Wolfgang Lorenz (Physikochemiker)

Wolfgang Lorenz (* 29. Oktober 1925 in Zwickau; † 19. Juni 2007 in Leipzig) war ein deutscher Physikochemiker und Hochschullehrer (Physikalische Chemie) an der Universität Leipzig.

Werdegang

Nach dem Abitur 1943 am Gymnasium in Zwickau wurde Wolfgang Lorenz noch im selben Jahr zur Wehrmacht (Leichte Artillerie) eingezogen und geriet dann in englische Gefangenschaft. Im Zeitraum Juni 1945 bis März 1947 arbeitete er als Physikpraktikant im Grubenlampenwerk Zwickau; im Juli 1946 legte er noch das „reguläre“ Abitur ab. Von 1946 bis 1950 studierte er Physik in Leipzig. Zudem war er für kurze Zeit wissenschaftlicher Assistent am Institut für Metallkunde der Bergakademie Freiberg. Zurück in Leipzig ist er bewusst in die Physikalische Chemie gewechselt und wurde 1952 promoviert (Titel der Dissertation: „Zur Theorie des elektrolytischen Kristallwachstums“). Sein Mentor war Herbert Staude. Im Zeitraum vom 15. Oktober 1953 bis zum 31. Mai 1954 war Lorenz in Leipzig beurlaubt und forschte am MPI für physikalische Chemie in Göttingen. Bereits 1954 habilitierte sich Lorenz über „Elektrochemische Methoden zur Untersuchung von Metalloberflächen“ in Leipzig. 1955 wurde er in Leipzig Dozent für angewandte Physikalische Chemie und 1961 Professor mit Lehrauftrag. Nach der Sektionsgründung wurde Lorenz 1974 in Leipzig zum ordentlichen Professor für Physikalische Chemie berufen und leitete die Arbeitsgruppe Kinetik (1972–1981). Ab 1981 leitete er den Wissenschaftsbereich „Theoretische Physikalische Chemie.“ 1991 wurde Lorenz emeritiert.[1]
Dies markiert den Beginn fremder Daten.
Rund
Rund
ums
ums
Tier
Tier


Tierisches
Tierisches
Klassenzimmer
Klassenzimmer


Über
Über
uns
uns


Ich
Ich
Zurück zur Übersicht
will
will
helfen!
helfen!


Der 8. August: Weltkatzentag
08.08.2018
Lorenz betreute 28 Doktoranden und zahlreiche Diplomanden.[1]

Die Ergebnisse seiner Forschungsarbeiten sind in über 170 wissenschaftlichen Publikationen dokumentiert.[1]

Publikationen (Auswahl)

  • Zur allgemeinen Theorie des Impedanzspektrums potentialabhängiger Phasengrenzreaktionen, Z. phys. Chem. 218 (1961), 272–276.
  • Zur quantenchemischen Deutung Partieller Ladungsübertragungsreaktionen, Z. phys. Chem. N.F. 54 (1967) 191–195.
  • Zur Theorie partieller Ladungsübertragungsreaktionen, Z. phys. Chem. 244 (1970) 65–84.
  • mit G. Salié: Partial Charge Transfer Reactions in Electrochemical Kinetics. Review on the Theory of Measuring Methods for the Electrode Processes with Adsorbed Intermediates, J. Electroanal. Chem. 191 (1985) 31–58.
  • WCharge-transfer chemical bond formation dynamics in electrochemical systems: Processes on metals, semiconductors, and biomembranes, J. Phys. Chem. 95 (1991) 10566–10575.
  • Dynamical and quantumchemical Characteristics of electronic charge density processes, Z. phys. Chem. 214 (2000) 207–220.

Einzelnachweise

  1. a b c Lothar Beyer: Autografe von Chemikern in der Chemiehistorischen Sammlung der Fakultät für Chemie und Mineralogie der Universität Leipzig, Leipziger Universitätsverlag, Leipzig, 2025, S. 62–63, ISBN 978-3-96023-644-3.